=== Section Start ===

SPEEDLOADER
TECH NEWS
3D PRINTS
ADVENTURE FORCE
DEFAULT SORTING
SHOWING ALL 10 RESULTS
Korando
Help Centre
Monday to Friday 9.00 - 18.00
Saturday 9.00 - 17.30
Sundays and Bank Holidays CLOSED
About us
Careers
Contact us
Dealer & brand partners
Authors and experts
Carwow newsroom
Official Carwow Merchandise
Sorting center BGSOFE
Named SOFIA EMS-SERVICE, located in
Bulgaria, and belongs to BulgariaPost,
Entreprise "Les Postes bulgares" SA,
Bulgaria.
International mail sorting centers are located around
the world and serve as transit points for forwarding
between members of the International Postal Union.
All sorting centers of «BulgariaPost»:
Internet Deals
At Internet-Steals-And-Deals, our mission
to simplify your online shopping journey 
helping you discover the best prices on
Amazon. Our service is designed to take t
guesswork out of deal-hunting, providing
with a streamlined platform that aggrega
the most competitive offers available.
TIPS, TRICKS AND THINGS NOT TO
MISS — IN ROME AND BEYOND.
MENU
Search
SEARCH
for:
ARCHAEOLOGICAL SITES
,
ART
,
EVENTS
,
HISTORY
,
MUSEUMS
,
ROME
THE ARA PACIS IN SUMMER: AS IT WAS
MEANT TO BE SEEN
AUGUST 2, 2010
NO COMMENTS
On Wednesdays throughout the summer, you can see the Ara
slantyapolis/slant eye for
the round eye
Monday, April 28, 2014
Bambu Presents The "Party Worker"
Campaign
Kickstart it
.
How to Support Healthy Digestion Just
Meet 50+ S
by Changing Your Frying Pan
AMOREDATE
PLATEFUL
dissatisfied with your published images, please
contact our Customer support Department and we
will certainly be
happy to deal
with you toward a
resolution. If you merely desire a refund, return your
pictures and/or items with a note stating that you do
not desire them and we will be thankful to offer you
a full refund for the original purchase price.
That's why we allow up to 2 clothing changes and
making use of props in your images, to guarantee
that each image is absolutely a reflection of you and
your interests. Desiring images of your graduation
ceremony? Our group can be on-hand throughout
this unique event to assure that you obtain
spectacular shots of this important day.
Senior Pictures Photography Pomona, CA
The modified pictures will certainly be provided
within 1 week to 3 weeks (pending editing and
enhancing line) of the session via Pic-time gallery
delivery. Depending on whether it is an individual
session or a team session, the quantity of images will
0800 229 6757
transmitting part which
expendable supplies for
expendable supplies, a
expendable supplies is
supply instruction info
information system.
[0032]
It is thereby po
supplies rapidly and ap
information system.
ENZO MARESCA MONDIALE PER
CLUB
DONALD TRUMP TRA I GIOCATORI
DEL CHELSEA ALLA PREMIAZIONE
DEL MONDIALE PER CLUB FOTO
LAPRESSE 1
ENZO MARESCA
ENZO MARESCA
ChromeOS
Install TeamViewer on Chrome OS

=== Section End ===

[What to work on] Output every line of text from all the entries above as a JSON list of strings, one string per line, leaving out blank lines.

[Written response]
[
  "SPEEDLOADER",
  "TECH NEWS",
  "3D PRINTS",
  "ADVENTURE FORCE",
  "DEFAULT SORTING",
  "SHOWING ALL 10 RESULTS",
  "Korando",
  "Help Centre",
  "Monday to Friday 9.00 - 18.00",
  "Saturday 9.00 - 17.30",
  "Sundays and Bank Holidays CLOSED",
  "About us",
  "Careers",
  "Contact us",
  "Dealer & brand partners",
  "Authors and experts",
  "Carwow newsroom",
  "Official Carwow Merchandise",
  "Sorting center BGSOFE",
  "Named SOFIA EMS-SERVICE, located in",
  "Bulgaria, and belongs to BulgariaPost,",
  "Entreprise \"Les Postes bulgares\" SA,",
  "Bulgaria.",
  "International mail sorting centers are located around",
  "the world and serve as transit points for forwarding",
  "between members of the International Postal Union.",
  "All sorting centers of «BulgariaPost»:",
  "Internet Deals",
  "At Internet-Steals-And-Deals, our mission",
  "to simplify your online shopping journey ",
  "helping you discover the best prices on",
  "Amazon. Our service is designed to take t",
  "guesswork out of deal-hunting, providing",
  "with a streamlined platform that aggrega",
  "the most competitive offers available.",
  "TIPS, TRICKS AND THINGS NOT TO",
  "MISS — IN ROME AND BEYOND.",
  "MENU",
  "Search",
  "SEARCH",
  "for:",
  "ARCHAEOLOGICAL SITES",
  ",",
  "ART",
  ",",
  "EVENTS",
  ",",
  "HISTORY",
  ",",
  "MUSEUMS",
  ",",
  "ROME",
  "THE ARA PACIS IN SUMMER: AS IT WAS",
  "MEANT TO BE SEEN",
  "AUGUST 2, 2010",
  "NO COMMENTS",
  "On Wednesdays throughout the summer, you can see the Ara",
  "slantyapolis/slant eye for",
  "the round eye",
  "Monday, April 28, 2014",
  "Bambu Presents The \"Party Worker\"",
  "Campaign",
  "Kickstart it",
  ".",
  "How to Support Healthy Digestion Just",
  "Meet 50+ S",
  "by Changing Your Frying Pan",
  "AMOREDATE",
  "PLATEFUL",
  "dissatisfied with your published images, please",
  "contact our Customer support Department and we",
  "will certainly be",
  "happy to deal",
  "with you toward a",
  "resolution. If you merely desire a refund, return your",
  "pictures and/or items with a note stating that you do",
  "not desire them and we will be thankful to offer you",
  "a full refund for the original purchase price.",
  "That's why we allow up to 2 clothing changes and",
  "making use of props in your images, to guarantee",
  "that each image is absolutely a reflection of you and",
  "your interests. Desiring images of your graduation",
  "ceremony? Our group can be on-hand throughout",
  "this unique event to assure that you obtain",
  "spectacular shots of this important day.",
  "Senior Pictures Photography Pomona, CA",
  "The modified pictures will certainly be provided",
  "within 1 week to 3 weeks (pending editing and",
  "enhancing line) of the session via Pic-time gallery",
  "delivery. Depending on whether it is an individual",
  "session or a team session, the quantity of images will",
  "0800 229 6757",
  "transmitting part which",
  "expendable supplies for",
  "expendable supplies, a",
  "expendable supplies is",
  "supply instruction info",
  "information system.",
  "[0032]",
  "It is thereby po",
  "supplies rapidly and ap",
  "information system.",
  "ENZO MARESCA MONDIALE PER",
  "CLUB",
  "DONALD TRUMP TRA I GIOCATORI",
  "DEL CHELSEA ALLA PREMIAZIONE",
  "DEL MONDIALE PER CLUB FOTO",
  "LAPRESSE 1",
  "ENZO MARESCA",
  "ENZO MARESCA",
  "ChromeOS",
  "Install TeamViewer on Chrome OS"
]